十一月二十一日より二十四日まで、静岡市でカイ・ニエミネン(フィンランド)、ニルス・アスラク・ヴァルケアパー(サーミ人)、大倉純一郎(フィンランド語翻訳)、高橋睦郎、木坂涼、大岡信による第三回静岡連詩の会。会終了後上機嫌でノルウェーの自宅に帰るため成田から帰国の途についたアイルは、ヘルシンキで一旦大倉家に一泊したが、その間に心臓麻痺で急死、日本への旅が最後の旅となった。

二〇〇二年(平成十四)
一月、「現代詩手帖」に「唄はれる詩」を発表、また粟津則雄と新春対談、「単純な言葉、複雑な内容」。同月、『子規選集』第四巻『子規の俳句』に子規の全句より一四〇〇句を選び、解説をつける、増進会出版刊。
三月、出雲市より委嘱され、混声合唱のための組曲「頌歌 天地のるつぼ――出雲讃歌」(鈴木輝昭作曲)を作詞。同月十七日出雲市民会館で初演。同時に音楽之友社より楽譜刊行。
四月九日、安東次男死去。十六日、告別式で弔辞。
六月、野平一平作曲による「大岡信の二つの詩、混声合唱とピアノのための」を全音楽譜出版より刊行。
七月、「すばる」特集「昭和の詩」で谷川俊太郎、井上ひさし、小森陽一と座談会、「日本語のリズム」。同月、ジャニーン・バイチマン訳『対訳・折々のうた Poems for All Seasons』を講談社インターナショナルより刊行。
四月より毎月一回のペースで神田淡路町Z会ビル内において、数十名の聴講者を募集、自作の詩を題材に自由に語るという主旨の「大岡信フォーラム」開講、毎回そこで語ったことをパンフレットにまとめ、聴講者たちに次回配布する。世話役は増進会出版および大久保憲一。

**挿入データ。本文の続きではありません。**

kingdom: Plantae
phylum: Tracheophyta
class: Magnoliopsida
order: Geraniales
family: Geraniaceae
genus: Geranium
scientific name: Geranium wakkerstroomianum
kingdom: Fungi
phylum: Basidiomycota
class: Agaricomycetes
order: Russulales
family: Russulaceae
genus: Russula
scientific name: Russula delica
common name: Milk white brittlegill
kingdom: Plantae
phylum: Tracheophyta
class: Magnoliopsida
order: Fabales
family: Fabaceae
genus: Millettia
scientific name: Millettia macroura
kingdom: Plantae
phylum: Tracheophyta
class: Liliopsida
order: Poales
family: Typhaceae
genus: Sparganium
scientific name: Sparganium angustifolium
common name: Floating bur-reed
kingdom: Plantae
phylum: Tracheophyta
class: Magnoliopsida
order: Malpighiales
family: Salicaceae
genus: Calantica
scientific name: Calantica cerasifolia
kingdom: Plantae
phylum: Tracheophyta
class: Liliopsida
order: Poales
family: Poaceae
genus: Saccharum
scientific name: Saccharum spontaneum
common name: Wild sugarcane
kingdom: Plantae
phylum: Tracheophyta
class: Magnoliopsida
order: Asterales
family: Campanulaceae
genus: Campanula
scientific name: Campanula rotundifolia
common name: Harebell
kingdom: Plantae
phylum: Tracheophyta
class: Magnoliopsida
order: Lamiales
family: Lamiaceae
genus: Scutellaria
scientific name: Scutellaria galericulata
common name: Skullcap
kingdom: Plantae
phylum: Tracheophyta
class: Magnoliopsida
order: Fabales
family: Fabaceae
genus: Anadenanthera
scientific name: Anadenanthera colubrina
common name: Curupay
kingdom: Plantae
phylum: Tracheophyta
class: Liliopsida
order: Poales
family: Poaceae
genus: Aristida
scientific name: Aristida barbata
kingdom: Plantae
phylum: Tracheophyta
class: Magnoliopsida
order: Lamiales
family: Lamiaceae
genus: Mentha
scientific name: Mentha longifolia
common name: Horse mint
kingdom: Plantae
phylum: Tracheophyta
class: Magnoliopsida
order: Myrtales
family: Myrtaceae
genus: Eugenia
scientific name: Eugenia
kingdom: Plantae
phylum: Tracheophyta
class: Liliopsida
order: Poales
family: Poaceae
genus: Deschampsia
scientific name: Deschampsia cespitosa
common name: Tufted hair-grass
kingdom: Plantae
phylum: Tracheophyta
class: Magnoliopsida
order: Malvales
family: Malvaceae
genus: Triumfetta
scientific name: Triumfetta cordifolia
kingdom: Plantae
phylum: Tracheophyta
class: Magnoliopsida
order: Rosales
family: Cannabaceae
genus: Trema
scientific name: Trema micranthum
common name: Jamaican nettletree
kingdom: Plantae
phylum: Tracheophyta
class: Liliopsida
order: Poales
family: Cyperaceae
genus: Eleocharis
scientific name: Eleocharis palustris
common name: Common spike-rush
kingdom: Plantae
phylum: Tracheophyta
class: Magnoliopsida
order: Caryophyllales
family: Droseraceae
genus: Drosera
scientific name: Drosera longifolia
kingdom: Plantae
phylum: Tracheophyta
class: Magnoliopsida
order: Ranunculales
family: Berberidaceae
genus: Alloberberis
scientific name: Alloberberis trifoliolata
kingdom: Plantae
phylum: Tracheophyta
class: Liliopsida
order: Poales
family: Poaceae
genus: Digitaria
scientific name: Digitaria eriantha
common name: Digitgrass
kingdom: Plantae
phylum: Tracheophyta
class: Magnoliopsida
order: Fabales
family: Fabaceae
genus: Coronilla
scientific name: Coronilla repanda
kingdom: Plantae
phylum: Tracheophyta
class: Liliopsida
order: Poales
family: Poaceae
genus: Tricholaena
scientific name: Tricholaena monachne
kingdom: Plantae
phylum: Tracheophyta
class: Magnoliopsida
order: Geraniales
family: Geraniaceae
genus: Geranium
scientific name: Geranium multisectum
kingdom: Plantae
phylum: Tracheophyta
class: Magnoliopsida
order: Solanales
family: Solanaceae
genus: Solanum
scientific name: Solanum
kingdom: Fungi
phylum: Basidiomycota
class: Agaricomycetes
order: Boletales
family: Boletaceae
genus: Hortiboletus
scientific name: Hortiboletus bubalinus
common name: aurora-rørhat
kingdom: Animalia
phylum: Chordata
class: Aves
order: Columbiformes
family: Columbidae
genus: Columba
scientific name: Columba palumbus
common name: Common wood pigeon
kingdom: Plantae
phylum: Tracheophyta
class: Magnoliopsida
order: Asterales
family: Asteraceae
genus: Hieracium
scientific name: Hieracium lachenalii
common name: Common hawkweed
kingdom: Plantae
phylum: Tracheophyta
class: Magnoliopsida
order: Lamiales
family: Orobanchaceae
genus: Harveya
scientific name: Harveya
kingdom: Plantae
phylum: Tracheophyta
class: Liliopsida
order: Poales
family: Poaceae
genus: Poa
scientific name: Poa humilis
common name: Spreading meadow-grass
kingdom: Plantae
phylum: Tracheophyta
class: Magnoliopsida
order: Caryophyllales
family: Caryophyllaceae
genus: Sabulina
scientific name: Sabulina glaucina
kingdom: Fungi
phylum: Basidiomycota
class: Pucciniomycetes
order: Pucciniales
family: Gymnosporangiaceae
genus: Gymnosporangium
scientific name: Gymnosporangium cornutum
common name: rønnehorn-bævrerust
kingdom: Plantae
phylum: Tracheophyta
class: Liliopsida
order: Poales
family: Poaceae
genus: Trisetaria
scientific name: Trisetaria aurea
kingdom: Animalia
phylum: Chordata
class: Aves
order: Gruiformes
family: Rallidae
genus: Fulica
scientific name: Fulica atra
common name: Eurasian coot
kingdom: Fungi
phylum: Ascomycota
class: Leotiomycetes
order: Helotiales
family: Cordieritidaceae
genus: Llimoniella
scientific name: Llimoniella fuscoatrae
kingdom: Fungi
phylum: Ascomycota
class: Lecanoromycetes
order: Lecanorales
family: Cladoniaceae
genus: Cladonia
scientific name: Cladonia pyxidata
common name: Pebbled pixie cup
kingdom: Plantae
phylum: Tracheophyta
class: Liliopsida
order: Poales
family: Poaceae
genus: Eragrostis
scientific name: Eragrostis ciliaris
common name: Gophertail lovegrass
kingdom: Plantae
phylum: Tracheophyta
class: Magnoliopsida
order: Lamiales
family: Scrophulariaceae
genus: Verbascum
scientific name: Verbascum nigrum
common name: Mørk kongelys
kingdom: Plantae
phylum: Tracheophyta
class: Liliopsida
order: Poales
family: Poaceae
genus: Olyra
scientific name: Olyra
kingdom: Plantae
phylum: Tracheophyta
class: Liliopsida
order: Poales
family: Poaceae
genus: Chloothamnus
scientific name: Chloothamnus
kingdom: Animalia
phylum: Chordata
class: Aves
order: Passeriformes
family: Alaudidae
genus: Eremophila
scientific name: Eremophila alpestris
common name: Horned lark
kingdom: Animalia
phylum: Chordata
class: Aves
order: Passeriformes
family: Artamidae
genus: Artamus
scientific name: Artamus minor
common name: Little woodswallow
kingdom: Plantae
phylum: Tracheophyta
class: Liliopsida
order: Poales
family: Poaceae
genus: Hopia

八月、ことばと文学による国際文化交流と相互理解に多大な貢献をしたとして、「国際交流基金賞」を授賞。
八月三日、伊藤信吉死去。
九月八日、稲葉三千男死去。同月、フランス語選詩集 “citadelle de lumie`re”(traduit par Domi-
nique Parme´ )が ピエキ書店およびユネスコ共同出版により刊行される。

*本年譜は、三浦雅士氏による「ユリイカ」一九七六年十二月号特集「大岡信」所収の「年譜」、及び『大岡信著作集』に付された「年譜」、さらに『現代詩読本 大岡信』所収の「大岡信年譜」、そして講談社文芸文庫『現代詩人論』所収の「年譜」をもとに作成し、著者の校閲を経て編まれた。